Hoe menselijk is Michel Houellebecq zelf? Als je hem zo ziet lopen met zijn hond en zijn plastic tas, zou je niet zeggen dat dit een van de meest omstreden schrijvers van dit moment is, een schrijver over wiens nieuwe boek in Frankrijk een ware burgeroorlog was losgebarsten nog voordat het boek zelf beschikbaar was. ‘Houellebecq, geniale bedrieger?’ vraagt een tijdschrift dat hij in de supermarkt heeft gekocht zich op het omslag in grote letters af. Desgevraagd zegt hij zelf het antwoord niet te weten. Zijn boeken zijn in ieder geval echt, en hij koestert ze zoals iedere schrijver zijn boeken koestert: om de schoonheid van bepaalde passages, om de manier waarop de zinnen lopen, om het poëtische effect van bepaalde details.

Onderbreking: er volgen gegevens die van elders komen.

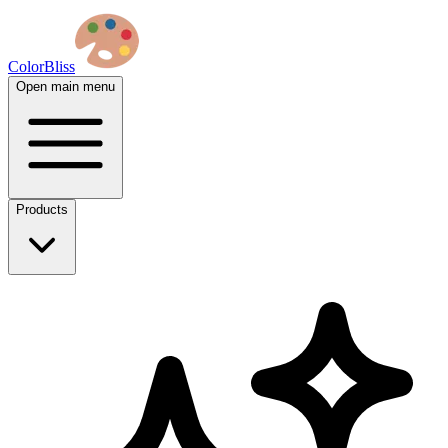
ColorBliss
Open main menu
Products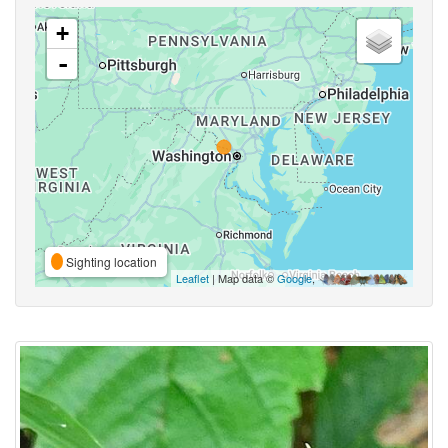
+
-
Sighting location
Leaflet
| Map data ©
Google
,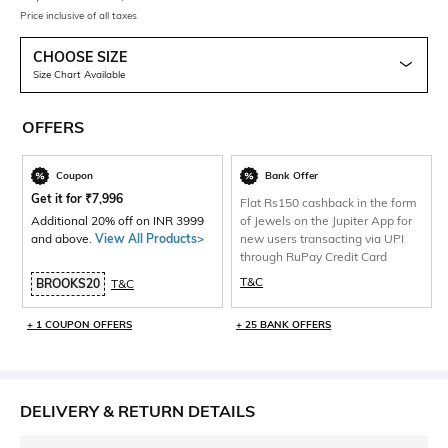
Price inclusive of all taxes
CHOOSE SIZE
Size Chart Available
OFFERS
Coupon
Bank Offer
Get it for
₹
7,996
Flat Rs150 cashback in the form
Additional 20% off on INR 3999
of Jewels on the Jupiter App for
and above.
View All Products>
new users transacting via UPI
through RuPay Credit Card
T&C
BROOKS20
T&C
+ 1 COUPON OFFERS
+ 25 BANK OFFERS
DELIVERY & RETURN DETAILS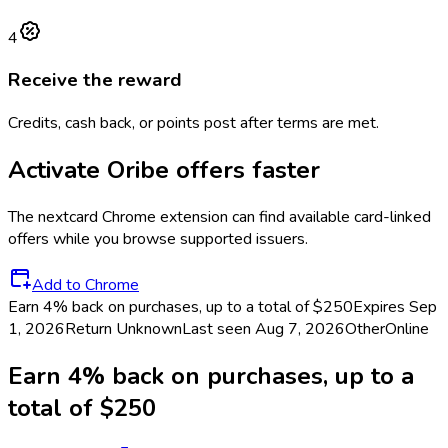
4
Receive the reward
Credits, cash back, or points post after terms are met.
Activate
Oribe
offers faster
The
nextcard
Chrome extension can find available card-linked
offers while you browse supported issuers.
Add to Chrome
Earn 4% back on purchases, up to a total of $250
Expires Sep
1, 2026
Return
Unknown
Last seen
Aug 7, 2026
Other
Online
Earn 4% back on purchases, up to a
total of $250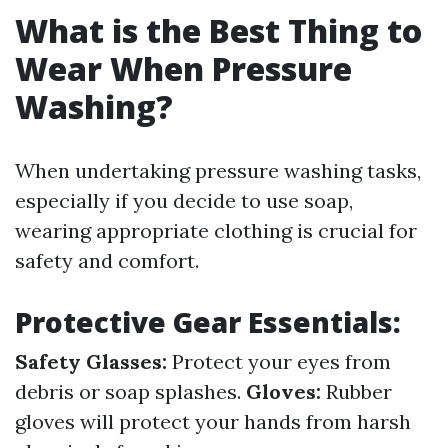
What is the Best Thing to
Wear When Pressure
Washing?
When undertaking pressure washing tasks,
especially if you decide to use soap,
wearing appropriate clothing is crucial for
safety and comfort.
Protective Gear Essentials:
Safety Glasses:
Protect your eyes from
debris or soap splashes.
Gloves:
Rubber
gloves will protect your hands from harsh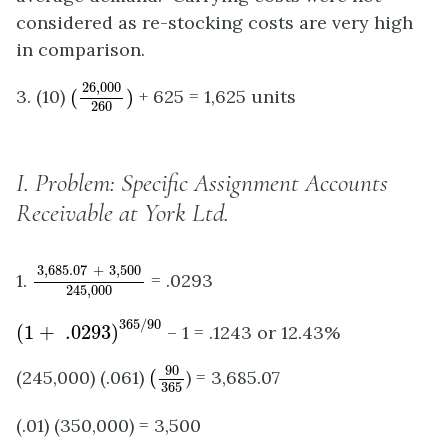
considered as re-stocking costs are very high
in comparison.
(
26
,
000
260
)
26
,
000
3. (10)
(
)
+ 625 = 1,625 units
260
I.
Problem: Specific Assignment Accounts
Receivable at York Ltd.
3
,
685.07
+
3
,
500
245
,
000
3
,
685.07
+
3
,
500
1.
= .0293
245
,
000
(
1
+
.0293
)
365
/
90
365
/
90
(
1
+
.0293
)
– 1 = .1243 or 12.43%
(
90
365
90
(245,000) (.061)
(
) = 3,685.07
365
(.01) (350,000) = 3,500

Elke goede romanschrijver is een bedrieger (schrijven is vervormen), en Houellebecq is geen uitzondering. En in zekere zin gaat het ‘bedrog’ bij hem inderdaad verder dan gemiddeld, omdat onzuiverheid de meest kenmerkende eigenschap van zijn romans is: de grens tussen ernst en ironie of overdrijving is vaak niet te trekken, de verkondigde ideeën zijn regelmatig tegenstrijdig, de schrijfstijl is allesbehalve constant, aan de opbouw schort uit realistisch oogpunt gezien van alles, en uiteindelijk kun je als lezer gemakkelijk het gevoel krijgen dat er een loopje met je wordt genomen: wat de schrijver je met zijn ene hand geeft, lijkt hij je met zijn andere hand weer af te pakken.

Maar juist in die onzuiverheid ligt Houellebecqs authenticiteit. ‘Persoonlijk zie ik maar één weg, namelijk om compromisloos de tegenstrijdigheden te blijven verwoorden waardoor ik word verscheurd,’ zegt hij in De koude revolutie. Een oprechter en menselijker credo is haast niet denkbaar.